Title: Re: The Phantom Time Hypothesis
Post by: Unbeliever on October 12, 2018, 04:04:33 PM
Quote from: trdsf on October 12, 2018, 03:13:30 PM
I think it's going to be a long time before embryonic human genetic editing is approved, however.

That may be the case here in the U.S.A., but there's a big scary world out there where people don't give a crap what the U.S.A. likes or doesn't like. If it's possible, I expect someone, somewhere, will do it.
Title: Re: The Phantom Time Hypothesis
Post by: Baruch on October 12, 2018, 07:04:49 PM
Quote from: Unbeliever on October 12, 2018, 04:04:33 PM
That may be the case here in the U.S.A., but there's a big scary world out there where people don't give a crap what the U.S.A. likes or doesn't like. If it's possible, I expect someone, somewhere, will do it.

Korea claims they already do it.  England already combines human DNA with other target animals (including sheep).
Title: Re: The Phantom Time Hypothesis
Post by: Cavebear on October 14, 2018, 06:01:57 AM
Quote from: trdsf on October 11, 2018, 09:18:49 PM
I would like to hope that both -- we ought to have evolved into something definitely not homo sapiens by then.
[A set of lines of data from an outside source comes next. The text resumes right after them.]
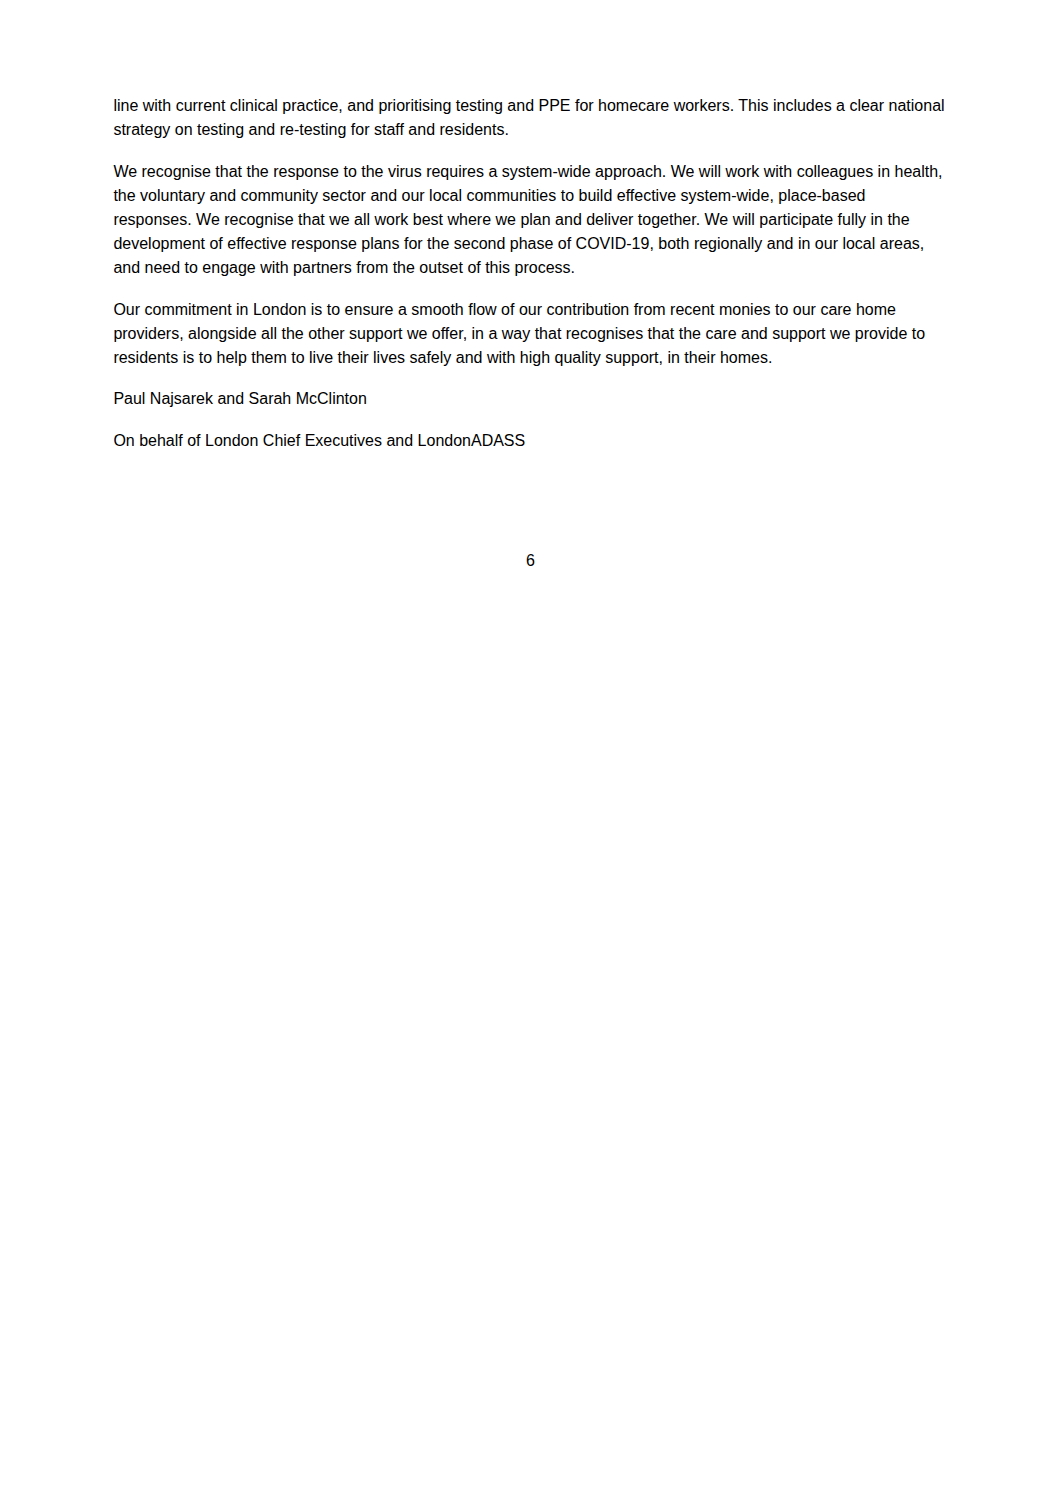line with current clinical practice, and prioritising testing and PPE for homecare workers. This includes a clear national strategy on testing and re-testing for staff and residents.
We recognise that the response to the virus requires a system-wide approach. We will work with colleagues in health, the voluntary and community sector and our local communities to build effective system-wide, place-based responses. We recognise that we all work best where we plan and deliver together. We will participate fully in the development of effective response plans for the second phase of COVID-19, both regionally and in our local areas, and need to engage with partners from the outset of this process.
Our commitment in London is to ensure a smooth flow of our contribution from recent monies to our care home providers, alongside all the other support we offer, in a way that recognises that the care and support we provide to residents is to help them to live their lives safely and with high quality support, in their homes.
Paul Najsarek and Sarah McClinton
On behalf of London Chief Executives and LondonADASS
6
We will probably be homo sapiens for a very long time.  Our evolution in the standard sense is likely over.  We are the only Homo left and not likely to speciate.
Title: Re: The Phantom Time Hypothesis
Post by: trdsf on October 14, 2018, 02:35:47 PM
Quote from: Cavebear on October 14, 2018, 06:01:57 AM
We will probably be homo sapiens for a very long time.  Our evolution in the standard sense is likely over.  We are the only Homo left and not likely to speciate.
Not until we permanently occupy the Moon and Mars and have permanent space settlements, no.
Title: Re: The Phantom Time Hypothesis
Post by: Cavebear on October 14, 2018, 02:46:04 PM
Quote from: trdsf on October 14, 2018, 02:35:47 PM
Not until we permanently occupy the Moon and Mars and have permanent space settlements, no.
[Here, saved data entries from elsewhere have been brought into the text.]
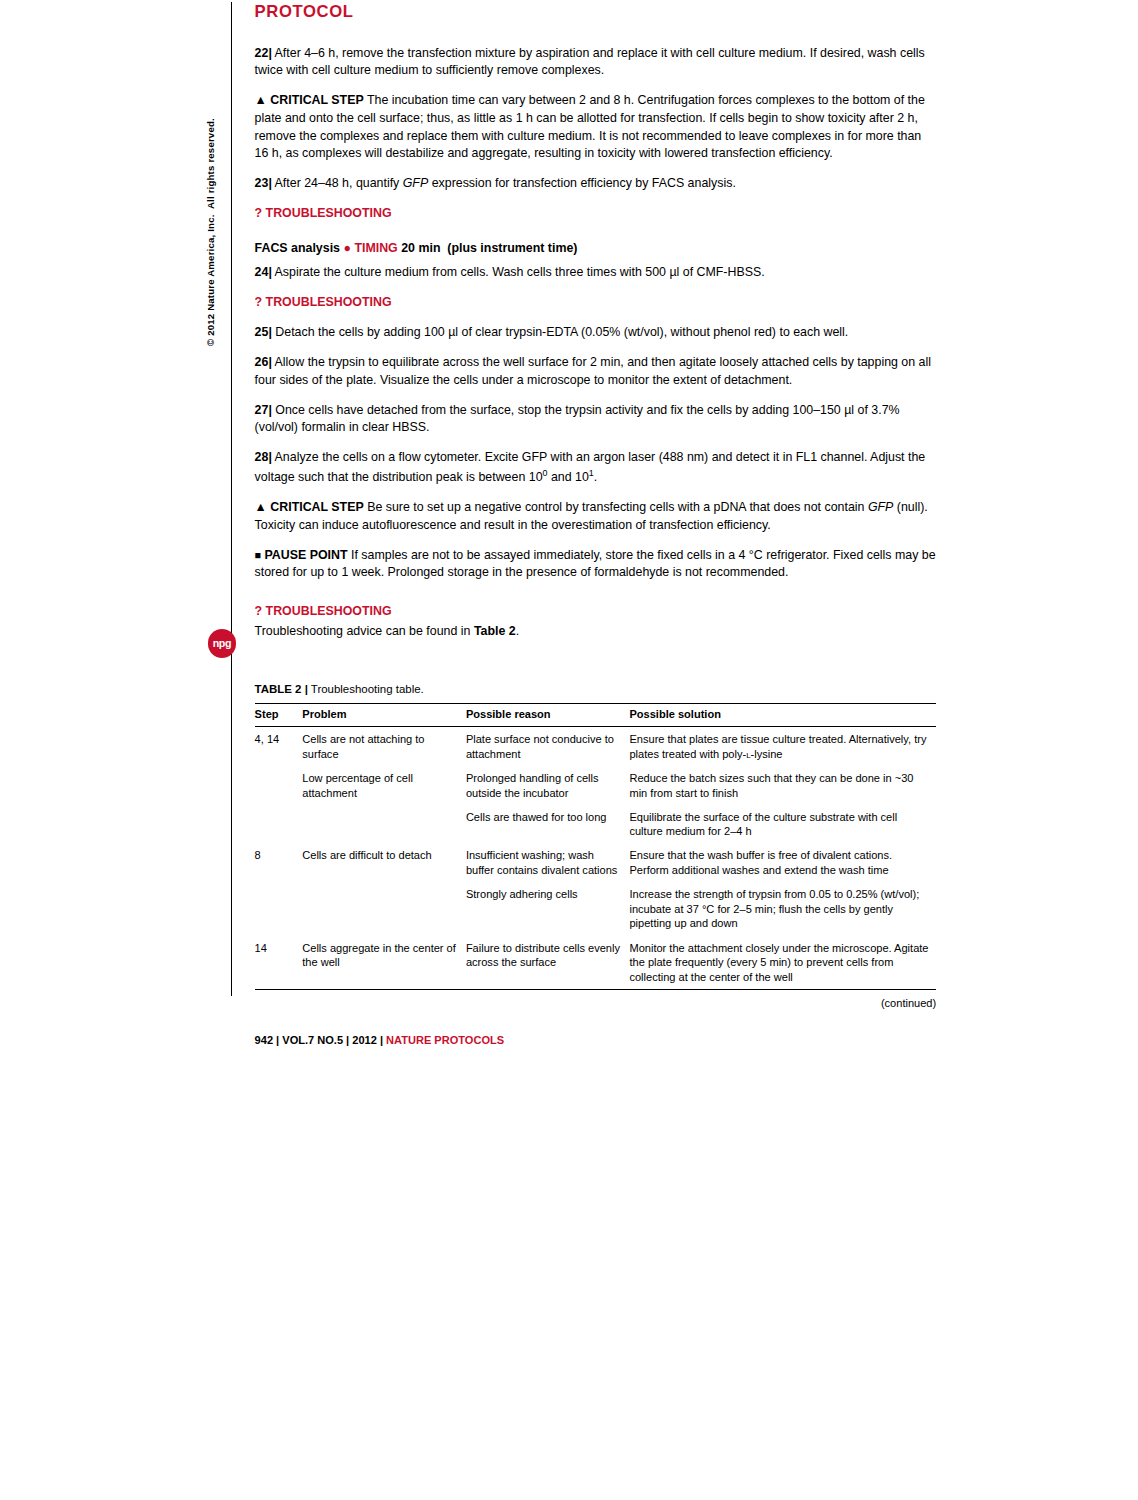© 2012 Nature America, Inc. All rights reserved.
npg
PROTOCOL
22| After 4–6 h, remove the transfection mixture by aspiration and replace it with cell culture medium. If desired, wash cells twice with cell culture medium to sufficiently remove complexes.
▲ CRITICAL STEP The incubation time can vary between 2 and 8 h. Centrifugation forces complexes to the bottom of the plate and onto the cell surface; thus, as little as 1 h can be allotted for transfection. If cells begin to show toxicity after 2 h, remove the complexes and replace them with culture medium. It is not recommended to leave complexes in for more than 16 h, as complexes will destabilize and aggregate, resulting in toxicity with lowered transfection efficiency.
23| After 24–48 h, quantify GFP expression for transfection efficiency by FACS analysis.
? TROUBLESHOOTING
FACS analysis ● TIMING 20 min (plus instrument time)
24| Aspirate the culture medium from cells. Wash cells three times with 500 µl of CMF-HBSS.
? TROUBLESHOOTING
25| Detach the cells by adding 100 µl of clear trypsin-EDTA (0.05% (wt/vol), without phenol red) to each well.
26| Allow the trypsin to equilibrate across the well surface for 2 min, and then agitate loosely attached cells by tapping on all four sides of the plate. Visualize the cells under a microscope to monitor the extent of detachment.
27| Once cells have detached from the surface, stop the trypsin activity and fix the cells by adding 100–150 µl of 3.7% (vol/vol) formalin in clear HBSS.
28| Analyze the cells on a flow cytometer. Excite GFP with an argon laser (488 nm) and detect it in FL1 channel. Adjust the voltage such that the distribution peak is between 100 and 101.
▲ CRITICAL STEP Be sure to set up a negative control by transfecting cells with a pDNA that does not contain GFP (null). Toxicity can induce autofluorescence and result in the overestimation of transfection efficiency.
■ PAUSE POINT If samples are not to be assayed immediately, store the fixed cells in a 4 °C refrigerator. Fixed cells may be stored for up to 1 week. Prolonged storage in the presence of formaldehyde is not recommended.
? TROUBLESHOOTING
Troubleshooting advice can be found in Table 2.
TABLE 2 | Troubleshooting table.
| Step | Problem | Possible reason | Possible solution |
| --- | --- | --- | --- |
| 4, 14 | Cells are not attaching to surface | Plate surface not conducive to attachment | Ensure that plates are tissue culture treated. Alternatively, try plates treated with poly- l -lysine |
| | Low percentage of cell attachment | Prolonged handling of cells outside the incubator | Reduce the batch sizes such that they can be done in ~30 min from start to finish |
| | | Cells are thawed for too long | Equilibrate the surface of the culture substrate with cell culture medium for 2–4 h |
| 8 | Cells are difficult to detach | Insufficient washing; wash buffer contains divalent cations | Ensure that the wash buffer is free of divalent cations. Perform additional washes and extend the wash time |
| | | Strongly adhering cells | Increase the strength of trypsin from 0.05 to 0.25% (wt/vol); incubate at 37 °C for 2–5 min; flush the cells by gently pipetting up and down |
| 14 | Cells aggregate in the center of the well | Failure to distribute cells evenly across the surface | Monitor the attachment closely under the microscope. Agitate the plate frequently (every 5 min) to prevent cells from collecting at the center of the well |
(continued)
942 | VOL.7 NO.5 | 2012 | NATURE PROTOCOLS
Thinking of "Belters"?  I bet we don't live that long (its going to take longer than we think to get "out there" routinely.  I hope I'm wrong, but I won't be around to know.
Title: Re: The Phantom Time Hypothesis
Post by: Jason78 on October 14, 2018, 05:35:36 PM
Quote from: Unbeliever on October 06, 2018, 08:34:16 PM
Should we give it any credence?

Extraordinary claims require extraordinary evidence.
Title: Re: The Phantom Time Hypothesis
Post by: Jason78 on October 14, 2018, 05:36:08 PM
Quote from: Baruch on October 12, 2018, 07:04:49 PM
England already combines human DNA with other target animals (including sheep).

Wtf is this nonsense?
Title: Re: The Phantom Time Hypothesis
Post by: trdsf on October 14, 2018, 11:05:44 PM
Quote from: Cavebear on October 14, 2018, 02:46:04 PM
Thinking of "Belters"?  I bet we don't live that long (its going to take longer than we think to get "out there" routinely.  I hope I'm wrong, but I won't be around to know.
I didn't say anything about when... I don't expect to live to see permanent settlements anywhere other than maybe on the Moon, and that'll be a Chinese base because we can't get our shit together.

But once humans are living off Earth permanently, that's by definition a new environment that they will evolve to better suit, even if it's only the gravity -- or lack thereof.
Title: Re: The Phantom Time Hypothesis
Post by: Baruch on October 21, 2018, 06:56:01 PM
Quote from: Jason78 on October 14, 2018, 05:36:08 PM
Wtf is this nonsense?

For almost a generation now ... DNA splicing different from chimeras ....

https://www.theguardian.com/science/2000/jul/02/genetics.theobserver

Current chimeras ...

https://www.independent.co.uk/news/science/human-animal-hybrids-chimeras-us-science-a6806516.html

I am sure Dr Moreau or Dr Mengele would approve ... as will scifi fans and fans of monster movies ... enter Dr Frankenstein stage Left ...

It is silly to deny, what Google can easily find, yes?